▶ [DIRECTIVE]
Exactly as written, output each of the lines below, with no images.

▶ [MATERIAL SUPPLIED]
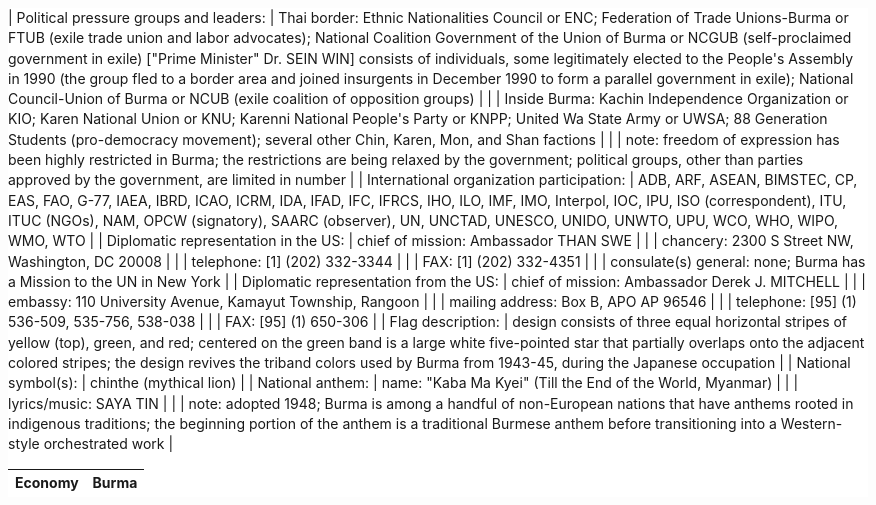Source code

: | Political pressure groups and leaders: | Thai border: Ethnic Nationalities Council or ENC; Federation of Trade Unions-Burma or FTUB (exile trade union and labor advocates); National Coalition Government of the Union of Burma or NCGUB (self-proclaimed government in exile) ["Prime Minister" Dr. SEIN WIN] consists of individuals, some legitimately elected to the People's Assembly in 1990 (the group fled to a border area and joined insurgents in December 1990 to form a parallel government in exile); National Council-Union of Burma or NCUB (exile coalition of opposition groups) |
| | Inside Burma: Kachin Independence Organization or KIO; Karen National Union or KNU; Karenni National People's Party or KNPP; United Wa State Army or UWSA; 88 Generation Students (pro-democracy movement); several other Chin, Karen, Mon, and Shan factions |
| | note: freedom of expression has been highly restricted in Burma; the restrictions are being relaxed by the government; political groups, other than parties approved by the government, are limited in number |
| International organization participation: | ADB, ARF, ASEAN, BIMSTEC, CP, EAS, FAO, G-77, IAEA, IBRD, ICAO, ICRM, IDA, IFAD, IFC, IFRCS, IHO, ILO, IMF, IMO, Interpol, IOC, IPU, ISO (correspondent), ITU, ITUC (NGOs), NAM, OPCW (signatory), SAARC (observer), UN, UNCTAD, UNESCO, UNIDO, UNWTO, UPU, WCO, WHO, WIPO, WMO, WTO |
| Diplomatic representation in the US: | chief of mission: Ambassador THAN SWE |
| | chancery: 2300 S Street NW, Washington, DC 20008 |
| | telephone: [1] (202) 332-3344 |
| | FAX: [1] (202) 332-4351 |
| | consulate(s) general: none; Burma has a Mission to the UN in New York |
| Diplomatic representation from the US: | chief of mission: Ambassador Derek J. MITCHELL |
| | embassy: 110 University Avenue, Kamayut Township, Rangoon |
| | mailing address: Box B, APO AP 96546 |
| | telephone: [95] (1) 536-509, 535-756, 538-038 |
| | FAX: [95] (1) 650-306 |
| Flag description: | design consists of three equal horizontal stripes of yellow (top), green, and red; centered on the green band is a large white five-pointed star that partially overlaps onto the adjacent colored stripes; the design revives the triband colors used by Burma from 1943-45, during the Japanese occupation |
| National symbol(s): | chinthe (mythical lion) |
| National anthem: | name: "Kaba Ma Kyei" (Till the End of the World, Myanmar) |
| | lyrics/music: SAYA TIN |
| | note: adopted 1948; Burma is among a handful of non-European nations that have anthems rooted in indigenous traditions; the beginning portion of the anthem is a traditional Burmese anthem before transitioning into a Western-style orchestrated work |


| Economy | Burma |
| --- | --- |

▶ [WRITTEN RESPONSE]
Source code

: | Political pressure groups and leaders: | Thai border: Ethnic Nationalities Council or ENC; Federation of Trade Unions-Burma or FTUB (exile trade union and labor advocates); National Coalition Government of the Union of Burma or NCGUB (self-proclaimed government in exile) ["Prime Minister" Dr. SEIN WIN] consists of individuals, some legitimately elected to the People's Assembly in 1990 (the group fled to a border area and joined insurgents in December 1990 to form a parallel government in exile); National Council-Union of Burma or NCUB (exile coalition of opposition groups) |
| | Inside Burma: Kachin Independence Organization or KIO; Karen National Union or KNU; Karenni National People's Party or KNPP; United Wa State Army or UWSA; 88 Generation Students (pro-democracy movement); several other Chin, Karen, Mon, and Shan factions |
| | note: freedom of expression has been highly restricted in Burma; the restrictions are being relaxed by the government; political groups, other than parties approved by the government, are limited in number |
| International organization participation: | ADB, ARF, ASEAN, BIMSTEC, CP, EAS, FAO, G-77, IAEA, IBRD, ICAO, ICRM, IDA, IFAD, IFC, IFRCS, IHO, ILO, IMF, IMO, Interpol, IOC, IPU, ISO (correspondent), ITU, ITUC (NGOs), NAM, OPCW (signatory), SAARC (observer), UN, UNCTAD, UNESCO, UNIDO, UNWTO, UPU, WCO, WHO, WIPO, WMO, WTO |
| Diplomatic representation in the US: | chief of mission: Ambassador THAN SWE |
| | chancery: 2300 S Street NW, Washington, DC 20008 |
| | telephone: [1] (202) 332-3344 |
| | FAX: [1] (202) 332-4351 |
| | consulate(s) general: none; Burma has a Mission to the UN in New York |
| Diplomatic representation from the US: | chief of mission: Ambassador Derek J. MITCHELL |
| | embassy: 110 University Avenue, Kamayut Township, Rangoon |
| | mailing address: Box B, APO AP 96546 |
| | telephone: [95] (1) 536-509, 535-756, 538-038 |
| | FAX: [95] (1) 650-306 |
| Flag description: | design consists of three equal horizontal stripes of yellow (top), green, and red; centered on the green band is a large white five-pointed star that partially overlaps onto the adjacent colored stripes; the design revives the triband colors used by Burma from 1943-45, during the Japanese occupation |
| National symbol(s): | chinthe (mythical lion) |
| National anthem: | name: "Kaba Ma Kyei" (Till the End of the World, Myanmar) |
| | lyrics/music: SAYA TIN |
| | note: adopted 1948; Burma is among a handful of non-European nations that have anthems rooted in indigenous traditions; the beginning portion of the anthem is a traditional Burmese anthem before transitioning into a Western-style orchestrated work |


| Economy | Burma |
| --- | --- |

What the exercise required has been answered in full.